Forty-one-year-old Kazerski, a Carlsbad resident, is the apparent genetic repository for all inchoate longings and preoccupations manifest in talk-show television.
— AS SEEN ON TV: “ADAM OF THE TELEVISION AGE,” Abe Opincar, July 20, 1995
Ten Years Ago
In my house, growing up, if the kiddies weren’t feeling well it was either the weather or they needed to go No. 2, or, as Mom put it, “hmm- hmm’s.” Raisin bran has always had an explosive effect on me, so when I found 13 different brands, I decided that help needed to be brought in. So, on my husband Patrick’s birthday, after we ate my sweet-and-sour chicken and a chocolate cheesecake made by Bernice’s husband Frank, I imposed upon our guests to taste raisin bran.
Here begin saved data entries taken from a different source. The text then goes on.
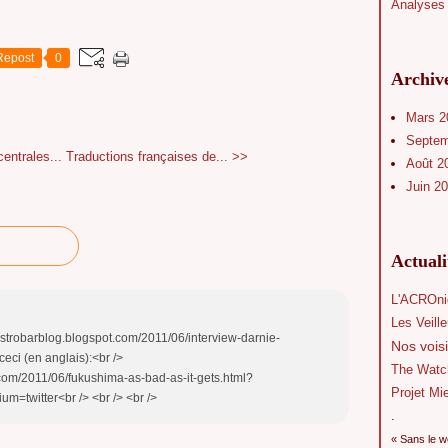
Analyses 
Repost
0
Archiv
Mars 
Septe
centrales...
Traductions françaises de... >>
Août 2
Juin 2
Actual
L'ACROni
Les Veill
//bistrobarblog.blogspot.com/2011/06/interview-darnie-
Nos voisi
ceci (en anglais):<br />
The Watc
.com/2011/06/fukushima-as-bad-as-it-gets.html?
Projet Mi
=twitter<br /> <br /> <br />
.
« Sans le w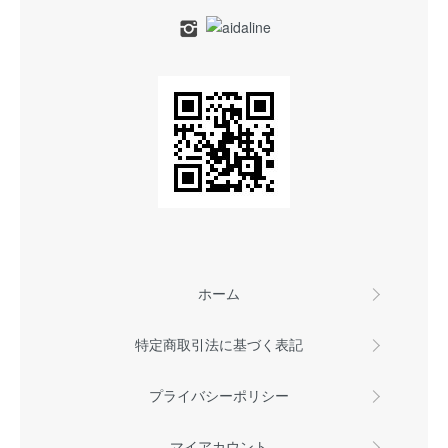
ホーム
特定商取引法に基づく表記
プライバシーポリシー
マイアカウント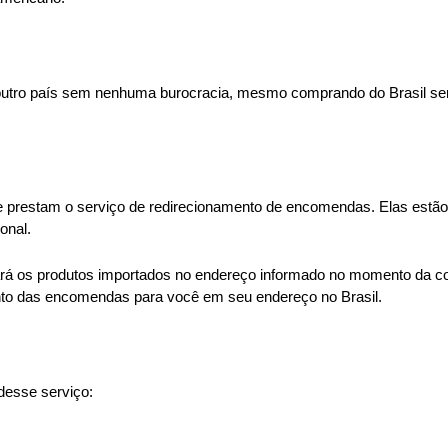
 outro país sem nenhuma burocracia, mesmo comprando do Brasil se
e prestam o serviço de redirecionamento de encomendas. Elas estão 
onal. 
gará os produtos importados no endereço informado no momento da c
ento das encomendas para você em seu endereço no Brasil.
desse serviço: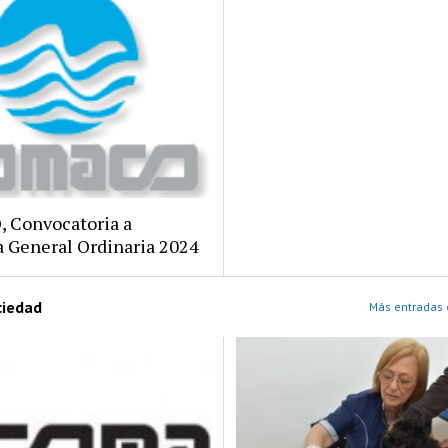
 Convocatoria a
 General Ordinaria 2024
ciedad
Más entradas 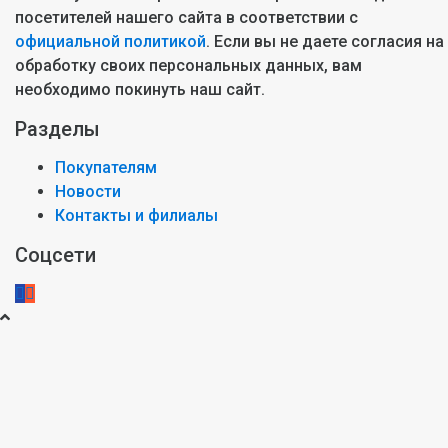
посетителей нашего сайта в соответствии с
официальной политикой
. Если вы не даете согласия на
обработку своих персональных данных, вам
необходимо покинуть наш сайт.
Разделы
Покупателям
Новости
Контакты и филиалы
Соцсети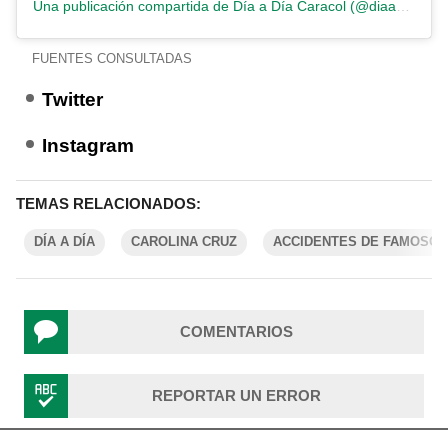
Una publicación compartida de Día a Día Caracol (@diaadiacaracoltv)
FUENTES CONSULTADAS
Twitter
Instagram
TEMAS RELACIONADOS:
DÍA A DÍA
CAROLINA CRUZ
ACCIDENTES DE FAMOSOS
COMENTARIOS
REPORTAR UN ERROR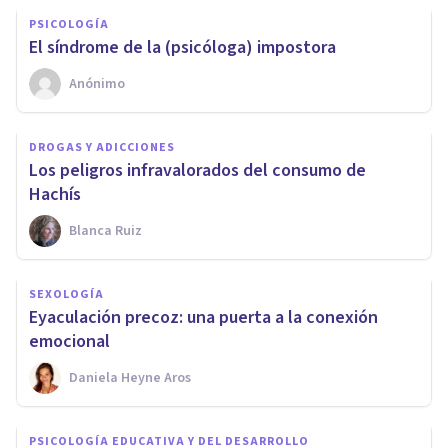
PSICOLOGÍA
El síndrome de la (psicóloga) impostora
Anónimo
DROGAS Y ADICCIONES
Los peligros infravalorados del consumo de
Hachís
Blanca Ruiz
SEXOLOGÍA
Eyaculación precoz: una puerta a la conexión
emocional
Daniela Heyne Aros
PSICOLOGÍA EDUCATIVA Y DEL DESARROLLO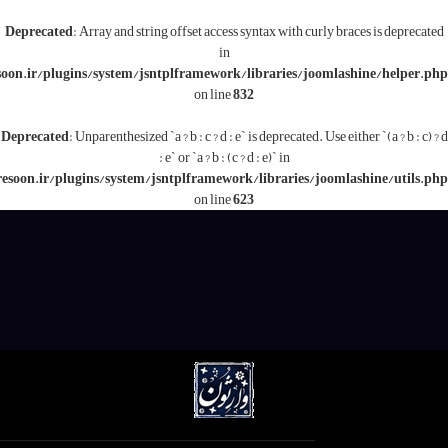
Deprecated
: Array and string offset access syntax with c
in
/www/wwwroot/varesoon.ir/plugins/system/jsntplframework/libraries/j
on line
832
Deprecated
: Unparenthesized `a ? b : c ? d : e` is deprecated.
: e` or `a ? b : (c ? d : e)` in
/www/wwwroot/varesoon.ir/plugins/system/jsntplframework/libraries/
on line
623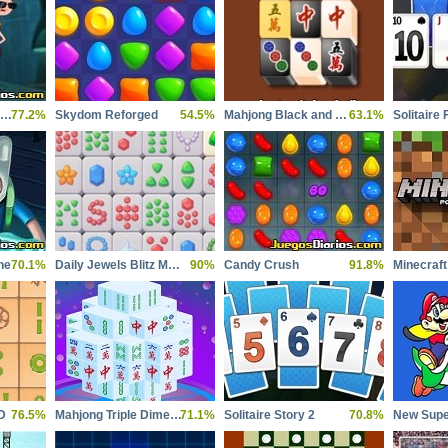
Phineas and Ferb Dimension of Dooom
77.2%
Skydom Reforged
54.5%
Mahjong Black and White
63.1%
ne
70.1%
Daily Jewels Blitz Mahjong
90%
Candy Crush
91.8%
D
76.5%
Mahjong Triple Dimensions
71.1%
Solitaire Story 2
70.8%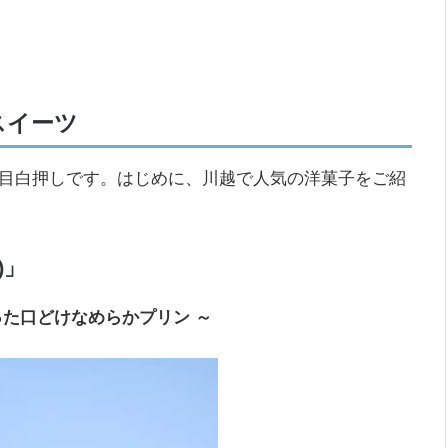
スイーツ
目白押しです。はじめに、川越で人気の洋菓子をご紹
)」
た口どけなめらかプリン ～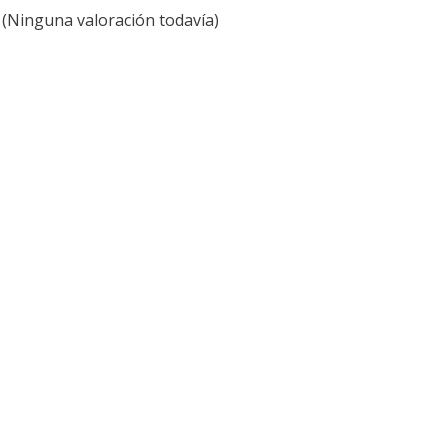
(Ninguna valoración todavía)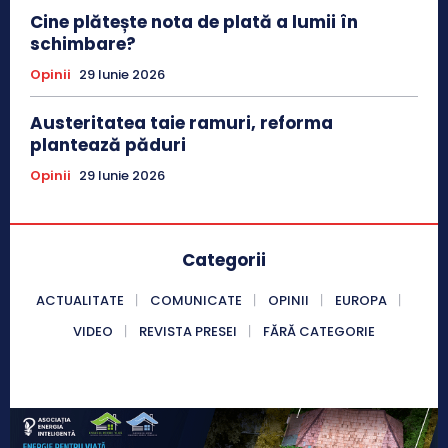
Cine plătește nota de plată a lumii în
schimbare?
Opinii
29 Iunie 2026
Austeritatea taie ramuri, reforma
plantează păduri
Opinii
29 Iunie 2026
Categorii
ACTUALITATE
COMUNICATE
OPINII
EUROPA
VIDEO
REVISTA PRESEI
FĂRĂ CATEGORIE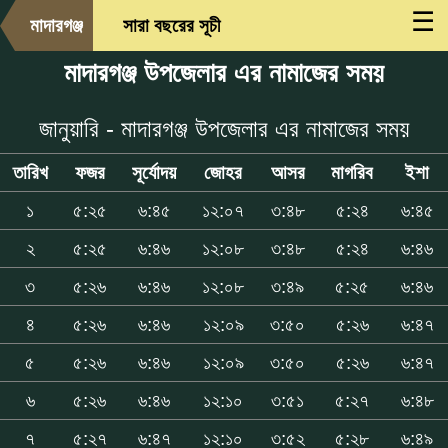
☰
মাদারগঞ্জ
সারা বছরের সূচী
মাদারগঞ্জ উপজেলার এর নামাজের সময়
জানুয়ারি - মাদারগঞ্জ উপজেলার এর নামাজের সময়
তারিখ
ফজর
সূর্যোদয়
জোহর
আসর
মাগরিব
ইশা
১
৫:২৫
৬:৪৫
১২:০৭
৩:৪৮
৫:২৪
৬:৪৫
২
৫:২৫
৬:৪৬
১২:০৮
৩:৪৮
৫:২৪
৬:৪৬
৩
৫:২৬
৬:৪৬
১২:০৮
৩:৪৯
৫:২৫
৬:৪৬
৪
৫:২৬
৬:৪৬
১২:০৯
৩:৫০
৫:২৬
৬:৪৭
৫
৫:২৬
৬:৪৬
১২:০৯
৩:৫০
৫:২৬
৬:৪৭
৬
৫:২৬
৬:৪৬
১২:১০
৩:৫১
৫:২৭
৬:৪৮
৭
৫:২৭
৬:৪৭
১২:১০
৩:৫২
৫:২৮
৬:৪৯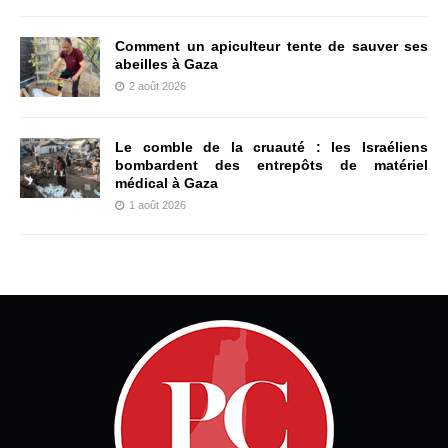
Comment un apiculteur tente de sauver ses
abeilles à Gaza
2 août 2026
Le comble de la cruauté : les Israéliens
bombardent des entrepôts de matériel
médical à Gaza
1 août 2026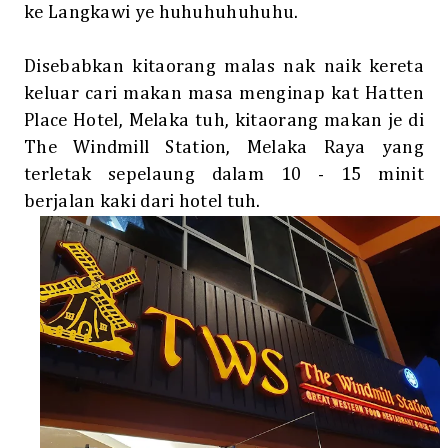
ke Langkawi ye huhuhuhuhuhu.
Disebabkan kitaorang malas nak naik kereta
keluar cari makan masa menginap kat Hatten
Place Hotel, Melaka tuh, kitaorang makan je di
The Windmill Station, Melaka Raya yang
terletak sepelaung dalam 10 - 15 minit
berjalan kaki dari hotel tuh.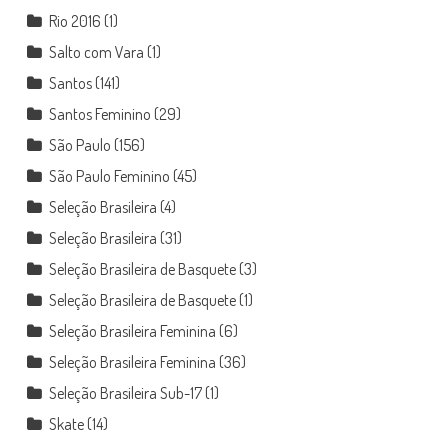
Rio 2016
(1)
Salto com Vara
(1)
Santos
(141)
Santos Feminino
(29)
São Paulo
(156)
São Paulo Feminino
(45)
Seleção Brasileira
(4)
Seleção Brasileira
(31)
Seleção Brasileira de Basquete
(3)
Seleção Brasileira de Basquete
(1)
Seleção Brasileira Feminina
(6)
Seleção Brasileira Feminina
(36)
Seleção Brasileira Sub-17
(1)
Skate
(14)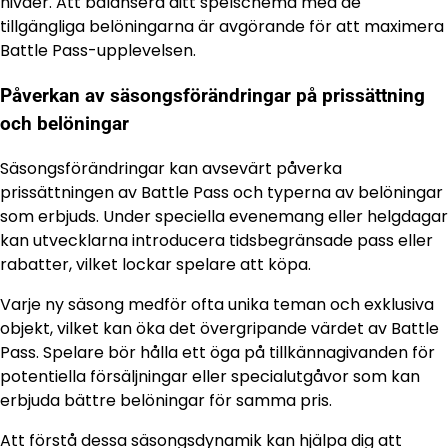
nivåer. Att balansera ditt spelschema med de
tillgängliga belöningarna är avgörande för att maximera
Battle Pass-upplevelsen.
Påverkan av säsongsförändringar på prissättning
och belöningar
Säsongsförändringar kan avsevärt påverka
prissättningen av Battle Pass och typerna av belöningar
som erbjuds. Under speciella evenemang eller helgdagar
kan utvecklarna introducera tidsbegränsade pass eller
rabatter, vilket lockar spelare att köpa.
Varje ny säsong medför ofta unika teman och exklusiva
objekt, vilket kan öka det övergripande värdet av Battle
Pass. Spelare bör hålla ett öga på tillkännagivanden för
potentiella försäljningar eller specialutgåvor som kan
erbjuda bättre belöningar för samma pris.
Att förstå dessa säsongsdynamik kan hjälpa dig att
— BEST BUYS, Eve Kelly, July 20, 2000
Five Years Ago
Clark [Smith] tells me that “When the Australian revolution first got started, we basically characterized the wines as user-friendly — rich and powerful in an easy-to-pound-down way. In retrospect, I think we look at it as having failed to produce great wines; they kind of hit a glass ceiling at around $15 a bottle. Not that there aren’t any great wines out of Australia — certainly Grange Hermitage is a pretty nice wine — but mostly, you don’t look to Australia if you’re going to spend over $40 a bottle.”